What you are asked to do:
Please give the records below again in full, exactly, with the images left out.

[Lens and sensor metadata]
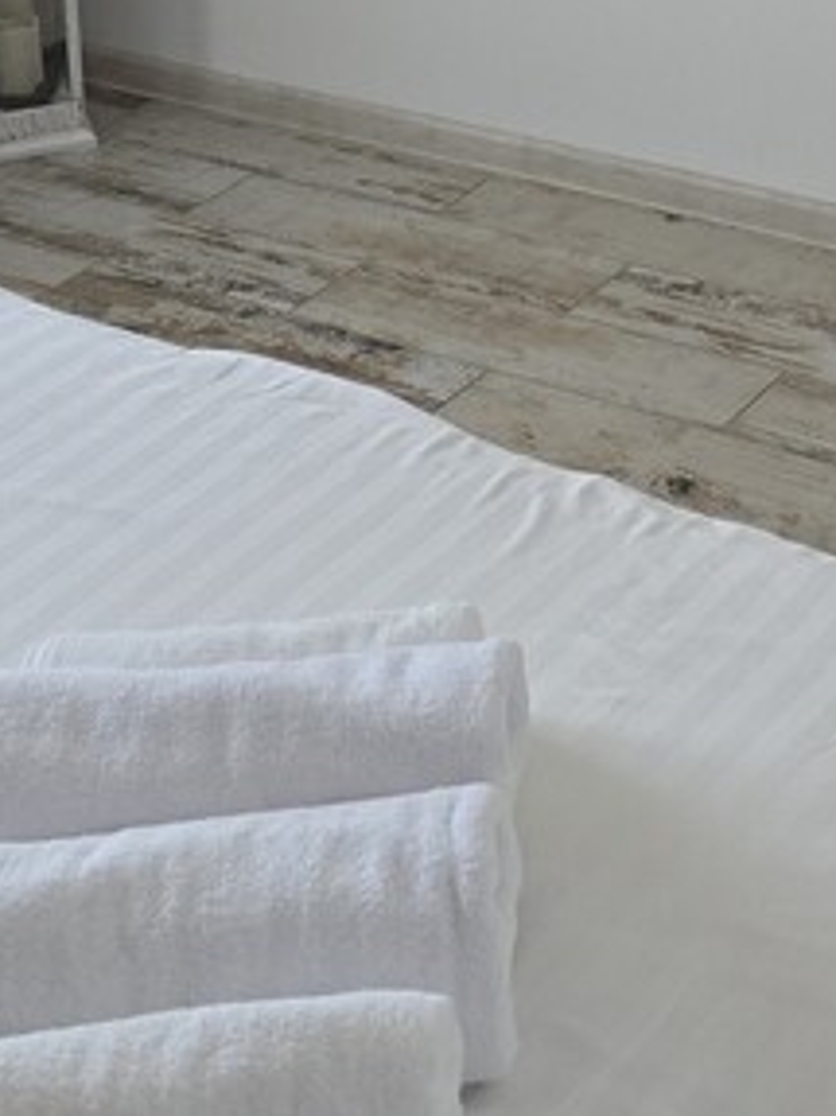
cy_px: -482
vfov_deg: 20.8
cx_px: 673
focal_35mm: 82
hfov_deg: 17.8
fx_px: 2642
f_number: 1.7
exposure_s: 1/100
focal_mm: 6.3
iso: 500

Solved problem:
cy_px: -482
vfov_deg: 20.8
cx_px: 673
focal_35mm: 82
hfov_deg: 17.8
fx_px: 2642
f_number: 1.7
exposure_s: 1/100
focal_mm: 6.3
iso: 500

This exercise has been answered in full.